MATERIALS PROVIDED:
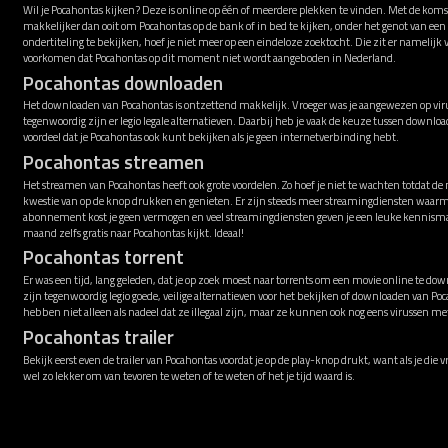
Wil je Pocahontas kijken? Deze is online op één of meerdere plekken te vinden. Met de koms
makkelijker dan ooit om Pocahontas op de bank of in bed te kijken, onder het genot van e
ondertiteling te bekijken, hoef je niet meer op een eindeloze zoektocht. Die zit er namelijk
voorkomen dat Pocahontas op dit moment niet wordt aangeboden in Nederland.
Pocahontas downloaden
Het downloaden van Pocahontas is ontzettend makkelijk. Vroeger was je aangewezen op viru
tegenwoordig zijn er legio legale alternatieven. Daarbij heb je vaak de keuze tussen downl
voordeel dat je Pocahontas ook kunt bekijken als je geen internetverbinding hebt.
Pocahontas streamen
Het streamen van Pocahontas heeft ook grote voordelen. Zo hoef je niet te wachten totdat de
kwestie van op de knop drukken en genieten. Er zijn steeds meer streamingdiensten waarm
abonnement kost je geen vermogen en veel streamingdiensten geven je een leuke kennismak
maand zelfs gratis naar Pocahontas kijkt. Ideaal!
Pocahontas torrent
Er was een tijd, lang geleden, dat je op zoek moest naar torrents om een movie online te down
zijn tegenwoordig legio goede, veilige alternatieven voor het bekijken of downloaden van Po
hebben niet alleen als nadeel dat ze illegaal zijn, maar ze kunnen ook nog eens virussen 
Pocahontas trailer
Bekijk eerst even de trailer van Pocahontas voordat je op de play-knop drukt, want als je die 
wel zo lekker om van tevoren te weten of te weten of het je tijd waard is.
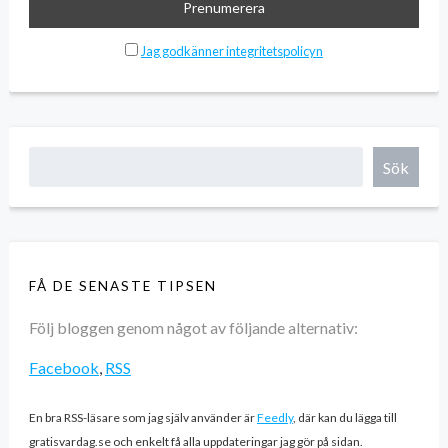
Jag godkänner integritetspolicyn
Sök
FÅ DE SENASTE TIPSEN
Följ bloggen genom något av följande alternativ:
Facebook
,
RSS
En bra RSS-läsare som jag själv använder är
Feedly
, där kan du lägga till
gratisvardag.se och enkelt få alla uppdateringar jag gör på sidan.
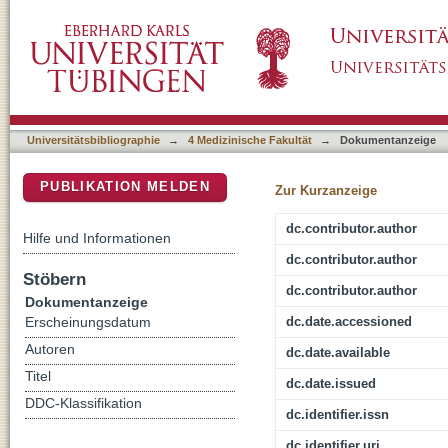
Treatment and Outcome of Patients Sufferi
DSpace Repositorium (Manakin basiert)
From the CWS Trials-Retrospective Clinical 
Universitätsbibliographie
→
4 Medizinische Fakultät
→
Dokumentanzeige
PUBLIKATION MELDEN
Zur Kurzanzeige
dc.contributor.author
Hilfe und Informationen
dc.contributor.author
Stöbern
dc.contributor.author
Dokumentanzeige
dc.date.accessioned
Erscheinungsdatum
Autoren
dc.date.available
Titel
dc.date.issued
DDC-Klassifikation
dc.identifier.issn
dc.identifier.uri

YOUR INSTRUCTIONS: Where does the string "downloaden" appear in the records above? Show every line that holds it.

TASK SOLUTION:
Pocahontas downloaden
Het downloaden van Pocahontas is ontzettend makkelijk. Vroeger was je aangewezen op viru
zijn tegenwoordig legio goede, veilige alternatieven voor het bekijken of downloaden van Po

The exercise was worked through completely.